Freecom is my USB device

I have used kernel 2.6.23-gentoo-r6, vanilla-sources 2.6.23.14 and now I installed 2.6.24-gentoo.

Still same problem. I have enabled every possible configuration in the kernel. Could it be related to hal or udev?

It works under ubuntu, so it is not hardware related.

I would be grateful for any help!

Thanks

E

----------

## Scumpeter

Hi ebsbel,

you need some software, that automounts the usbdrive. In Ubuntu it is (i think) the gnome-volume-manager.

If you use KDE, just emerge kde with the hal useflag.

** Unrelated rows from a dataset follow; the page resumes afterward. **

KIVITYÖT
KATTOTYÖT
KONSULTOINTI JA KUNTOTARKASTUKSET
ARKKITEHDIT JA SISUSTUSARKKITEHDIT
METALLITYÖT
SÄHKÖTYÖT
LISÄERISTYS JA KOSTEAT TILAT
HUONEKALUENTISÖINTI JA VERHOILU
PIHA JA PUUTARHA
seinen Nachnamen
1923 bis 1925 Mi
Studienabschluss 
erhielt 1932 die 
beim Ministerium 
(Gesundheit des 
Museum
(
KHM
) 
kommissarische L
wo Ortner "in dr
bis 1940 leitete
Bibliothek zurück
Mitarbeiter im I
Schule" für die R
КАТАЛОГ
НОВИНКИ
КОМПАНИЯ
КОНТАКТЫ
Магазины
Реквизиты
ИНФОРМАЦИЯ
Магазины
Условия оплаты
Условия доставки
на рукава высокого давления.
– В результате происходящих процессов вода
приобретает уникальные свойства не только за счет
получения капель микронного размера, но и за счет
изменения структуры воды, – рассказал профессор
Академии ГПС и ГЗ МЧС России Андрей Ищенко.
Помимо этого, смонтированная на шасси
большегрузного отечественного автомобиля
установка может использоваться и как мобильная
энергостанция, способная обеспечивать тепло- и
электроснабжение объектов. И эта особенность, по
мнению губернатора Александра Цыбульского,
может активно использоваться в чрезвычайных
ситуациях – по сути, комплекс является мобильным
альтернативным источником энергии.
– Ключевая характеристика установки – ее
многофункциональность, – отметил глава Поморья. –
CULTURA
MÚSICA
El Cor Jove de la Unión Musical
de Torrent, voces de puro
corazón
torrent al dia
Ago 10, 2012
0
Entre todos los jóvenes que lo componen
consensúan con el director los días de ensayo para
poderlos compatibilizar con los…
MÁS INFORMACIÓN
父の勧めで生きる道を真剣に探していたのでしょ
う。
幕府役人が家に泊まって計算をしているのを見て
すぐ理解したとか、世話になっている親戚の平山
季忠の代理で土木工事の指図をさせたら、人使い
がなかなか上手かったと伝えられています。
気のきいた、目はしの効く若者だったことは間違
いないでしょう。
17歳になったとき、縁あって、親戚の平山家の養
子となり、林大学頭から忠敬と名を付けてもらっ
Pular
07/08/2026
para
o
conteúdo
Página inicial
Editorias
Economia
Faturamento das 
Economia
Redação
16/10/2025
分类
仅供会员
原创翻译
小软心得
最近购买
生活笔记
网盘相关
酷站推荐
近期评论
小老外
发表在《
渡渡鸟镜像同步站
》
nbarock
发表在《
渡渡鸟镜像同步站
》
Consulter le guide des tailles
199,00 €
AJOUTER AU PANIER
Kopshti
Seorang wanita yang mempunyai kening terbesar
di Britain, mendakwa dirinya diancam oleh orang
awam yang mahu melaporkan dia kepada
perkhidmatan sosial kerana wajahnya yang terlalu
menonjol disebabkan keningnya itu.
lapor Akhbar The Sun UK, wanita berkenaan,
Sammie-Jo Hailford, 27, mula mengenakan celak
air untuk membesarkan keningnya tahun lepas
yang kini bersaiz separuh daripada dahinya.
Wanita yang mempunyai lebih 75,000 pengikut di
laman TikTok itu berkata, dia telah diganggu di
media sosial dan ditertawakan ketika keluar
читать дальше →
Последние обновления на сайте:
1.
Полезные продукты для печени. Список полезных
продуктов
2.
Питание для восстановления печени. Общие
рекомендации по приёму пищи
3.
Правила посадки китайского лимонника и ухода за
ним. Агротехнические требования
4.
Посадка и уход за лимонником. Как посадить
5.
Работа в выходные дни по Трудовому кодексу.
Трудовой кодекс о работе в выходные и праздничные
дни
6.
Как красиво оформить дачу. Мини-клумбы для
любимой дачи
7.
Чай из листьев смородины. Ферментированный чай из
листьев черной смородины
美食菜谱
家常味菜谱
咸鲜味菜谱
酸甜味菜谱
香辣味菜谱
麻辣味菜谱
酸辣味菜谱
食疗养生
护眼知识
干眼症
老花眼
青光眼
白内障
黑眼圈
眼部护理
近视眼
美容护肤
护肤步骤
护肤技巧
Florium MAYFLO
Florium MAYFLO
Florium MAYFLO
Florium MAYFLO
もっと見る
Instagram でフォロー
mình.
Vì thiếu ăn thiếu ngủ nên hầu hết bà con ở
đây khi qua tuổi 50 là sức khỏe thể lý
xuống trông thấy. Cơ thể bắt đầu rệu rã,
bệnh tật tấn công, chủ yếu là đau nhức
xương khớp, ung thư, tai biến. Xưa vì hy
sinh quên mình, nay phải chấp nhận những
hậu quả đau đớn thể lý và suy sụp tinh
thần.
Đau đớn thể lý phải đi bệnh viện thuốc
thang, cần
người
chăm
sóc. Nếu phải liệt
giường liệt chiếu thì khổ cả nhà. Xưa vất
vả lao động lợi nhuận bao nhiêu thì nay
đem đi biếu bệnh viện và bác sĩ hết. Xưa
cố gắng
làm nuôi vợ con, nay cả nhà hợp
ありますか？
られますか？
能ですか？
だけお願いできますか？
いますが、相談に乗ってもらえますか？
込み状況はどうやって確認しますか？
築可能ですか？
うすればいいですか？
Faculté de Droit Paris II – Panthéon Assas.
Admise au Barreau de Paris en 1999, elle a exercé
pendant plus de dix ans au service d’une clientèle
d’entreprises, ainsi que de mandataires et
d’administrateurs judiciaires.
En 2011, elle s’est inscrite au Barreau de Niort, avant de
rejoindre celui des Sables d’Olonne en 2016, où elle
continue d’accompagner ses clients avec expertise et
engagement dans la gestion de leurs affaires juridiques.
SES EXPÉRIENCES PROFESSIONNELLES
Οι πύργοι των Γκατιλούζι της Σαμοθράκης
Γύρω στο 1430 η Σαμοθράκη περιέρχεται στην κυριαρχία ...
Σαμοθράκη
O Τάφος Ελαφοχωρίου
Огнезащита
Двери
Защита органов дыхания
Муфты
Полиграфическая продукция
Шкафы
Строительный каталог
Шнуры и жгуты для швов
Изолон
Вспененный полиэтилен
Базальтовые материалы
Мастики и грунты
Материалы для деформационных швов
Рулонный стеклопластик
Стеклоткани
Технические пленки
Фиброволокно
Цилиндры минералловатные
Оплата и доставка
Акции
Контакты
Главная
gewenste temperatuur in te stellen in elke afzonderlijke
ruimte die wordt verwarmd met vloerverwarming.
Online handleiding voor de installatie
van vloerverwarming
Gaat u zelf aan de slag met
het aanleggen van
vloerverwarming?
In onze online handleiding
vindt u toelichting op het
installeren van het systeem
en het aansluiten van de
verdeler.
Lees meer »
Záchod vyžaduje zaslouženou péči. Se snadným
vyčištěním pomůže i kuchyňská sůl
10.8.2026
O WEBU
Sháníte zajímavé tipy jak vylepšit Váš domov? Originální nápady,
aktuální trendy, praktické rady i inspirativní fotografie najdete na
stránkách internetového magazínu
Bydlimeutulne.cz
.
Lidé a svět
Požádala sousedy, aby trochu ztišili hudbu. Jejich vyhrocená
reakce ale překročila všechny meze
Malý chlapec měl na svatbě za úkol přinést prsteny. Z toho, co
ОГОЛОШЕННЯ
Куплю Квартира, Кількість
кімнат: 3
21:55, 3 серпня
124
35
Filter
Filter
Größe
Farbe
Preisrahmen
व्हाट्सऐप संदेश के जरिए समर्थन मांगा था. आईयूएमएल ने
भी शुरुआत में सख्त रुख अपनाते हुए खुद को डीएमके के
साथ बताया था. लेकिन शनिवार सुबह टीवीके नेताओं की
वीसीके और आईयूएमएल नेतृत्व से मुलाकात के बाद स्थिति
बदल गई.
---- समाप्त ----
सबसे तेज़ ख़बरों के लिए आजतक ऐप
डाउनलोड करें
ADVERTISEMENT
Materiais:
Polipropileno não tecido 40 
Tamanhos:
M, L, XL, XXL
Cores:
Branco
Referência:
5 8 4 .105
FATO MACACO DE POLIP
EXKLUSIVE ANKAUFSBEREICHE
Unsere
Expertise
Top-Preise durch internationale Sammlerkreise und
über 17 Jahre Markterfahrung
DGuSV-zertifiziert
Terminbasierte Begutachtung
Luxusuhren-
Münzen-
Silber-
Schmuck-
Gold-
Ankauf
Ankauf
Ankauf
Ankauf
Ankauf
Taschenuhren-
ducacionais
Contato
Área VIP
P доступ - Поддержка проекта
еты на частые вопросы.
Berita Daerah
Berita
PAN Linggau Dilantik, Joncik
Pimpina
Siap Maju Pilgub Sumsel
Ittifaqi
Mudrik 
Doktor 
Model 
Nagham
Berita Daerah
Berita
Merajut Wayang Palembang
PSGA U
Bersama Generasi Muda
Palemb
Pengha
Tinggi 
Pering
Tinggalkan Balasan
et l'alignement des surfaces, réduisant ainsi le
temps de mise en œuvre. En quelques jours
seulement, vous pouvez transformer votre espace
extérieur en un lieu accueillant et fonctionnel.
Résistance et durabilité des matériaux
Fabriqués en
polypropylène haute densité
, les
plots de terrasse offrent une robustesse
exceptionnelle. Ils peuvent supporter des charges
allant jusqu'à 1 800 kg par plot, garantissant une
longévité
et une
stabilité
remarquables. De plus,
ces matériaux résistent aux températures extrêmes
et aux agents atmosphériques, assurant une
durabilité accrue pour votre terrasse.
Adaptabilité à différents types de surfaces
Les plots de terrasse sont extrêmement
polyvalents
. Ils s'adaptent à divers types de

In other windowmanagers you can use the gnome-volume-manager, ivman or the filemanager thunar for automounting.

----------

## ebsbel

Thanks for the reply, but the problem is that the device doesn't show up at all as a device in /dev/*

I have /dev/sda as my main drive, so I would expect it to show up as /dev/sdb, but I only have /dev/sda and my cd/dvd.

I have used sg_scan, which should tell me if the usb drive is loaded in the device section.

dmesg|tail should also tell me what device I can mount, but it won't go that far.

Appreciate any help!

----------

## ebsbel

I managed to fix the problem.  Apparently there was something in the kernel that was missing. I compiled a new kernel 2.6.23-gentoo-r6 with the config-file from the latest Sabayon release. This kernel has a lot of stuff built in. The size was more than twice that of my old kernel. I still don't know what fixed my problem. I had basically everything that had to do with usb enabled in the kernel. If someone wants to look at my earlier config-file I would be happy to post it. Maybe it can help someone with a similar problem.

E

----------

## mintux

Hi,

I've the same problem as you now, can you show your new .config file please ?

Thanks

----------

## ebsbel

I used this config file. I don't know what settings were different in this config.

http://www.sabayonlinux.org/sabayon/kconfigs/Sabayon-Linux-x86-3.5_Loop1-r1.config

Good luck!

E

----------

## mintux

Thanks, I've no problems any more

bye

----------